START PASSAGE
Only the San Francisco Earthquake of 1906 was deadlier in the state’s history. The scandalous story behind DWP’s early days is the basis for the classic 1974 film “Chinatown” starring Jack Nicholson.
But what about the DWP nowadays? With a $4.19 billion budget, and the department’s oft-times dubious history, there would seem to be no end of stories about the DWP.
DWP is spending hundreds of millions refilling Owens Lake to cut down on the dust that has plagued the region for decades making its air the worst in the nation. LA Weekly‘s Jeffrey Anderson, in late 2005, interviewed whistleblower DWP workers in the area and revealed that the $103 million Owens Lake Dust Mitigation Project had ballooned to $400 million. Now that figure is $500 million. The paper also revealed “contingency clauses that allow DWP contractors to revise projects by up to 25 percent of the price.”
Hundreds of millions of taxpayer dollars are being used to remediate the lake by a water department ever thirstier for dwindling supplies in the area. When a DWP commissioner conceded to me recently that “we’re ripping them off,” it made even more sense to have a gander about around Lone Pine to flesh out but a few leads for one aspect of our larger investigation.
Denise Anne and I hit pay water when we noticed a parking lot full of DWP vehicles at the Portal Motel Annex. We found more workers across the “lake” in a grim little town called Keeler, population 66, and interesting conversations ensued.
Lone Pine Lives
This was our first visit to Lone Pine, and we found the town and residents quite hospitable. A ranger named Steve at Diaz Lake exuded passion for the area and brimmed with excitement when we told him it was our first time. He gave us his only copy of a hand drawn map of the Alabama Hills, and when we apologized for asking so many questions, and he said, “Are you kidding? I love turning people on to adventure here. I live for this!”
END PASSAGE
* [ACTIVITY LIST]
a - Answer the following about the passage on the DWP and Owens Lake, one answer per line:
(i) What budget does the passage give for the DWP?
(ii) What is the population of Keeler?
(iii) Where did the writers notice a parking lot full of DWP vehicles?
b - Quote the DWP passage from "But what about" up to and including "about the DWP.".
c - Continue the passage about the DWP and Owens Lake from the point where it stops.
START LISTED RECORDS
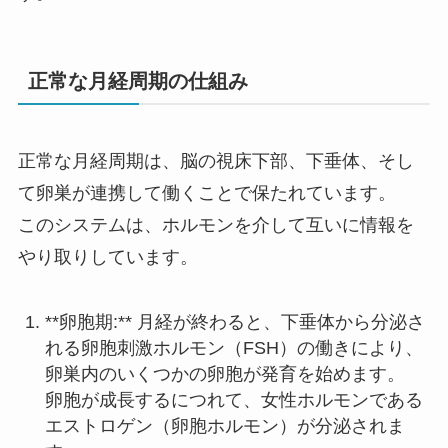
正常な月経周期の仕組み
正常な月経周期は、脳の視床下部、下垂体、そし
て卵巣が連携して働くことで保たれています。
このシステムは、ホルモンを介して互いに情報を
やり取りしています。
**卵胞期:** 月経が終わると、下垂体から分泌さ
れる卵胞刺激ホルモン（FSH）の働きにより、
卵巣内のいくつかの卵胞が発育を始めます。
卵胞が成長するにつれて、女性ホルモンである
エストロゲン（卵胞ホルモン）が分泌されま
END LISTED RECORDS
* [RESPONSES]
a -
(i) $4.19 billion
(ii) 66
(iii) At the Portal Motel Annex

b -
But what about the DWP nowadays? With a $4.19 billion budget, and the department’s oft-times dubious history, there would seem to be no end of stories about the DWP.

c -
Our campground host at the stunningly gorgeous Tuttlecreek Campground was also full of cheer. When we asked him for a battery jump, he laughed and pointed at Denise Anne, exclaiming that the car trouble “Must have been her fault – too much rock and roll!” We presume (and hope) he was referring to the AC/DC blasting out of our campsite the previous day.
But perhaps our best insight to the town of Lone Pine came from our experience in a hiking and rock-climbing gear store called, “Elevation.” Denise Anne was looking for hats and was thrilled with its eclectic selections. Gone was the rugged camper of the night before as she instantly morphed into an LA fashionista reminiscent of Dot, a prissy spoiled rich girl that hails from Brentwood. “This is like, hat heaven!” she cried, poring over winter caps of all colors and styles.
I chatted with a young man named Myles who worked at the store while she tried on hat after hat. He was a dedicated climber who made the rounds from his hometown in Carlsbad to Yosemite, Lone Pine, and Joshua Tree.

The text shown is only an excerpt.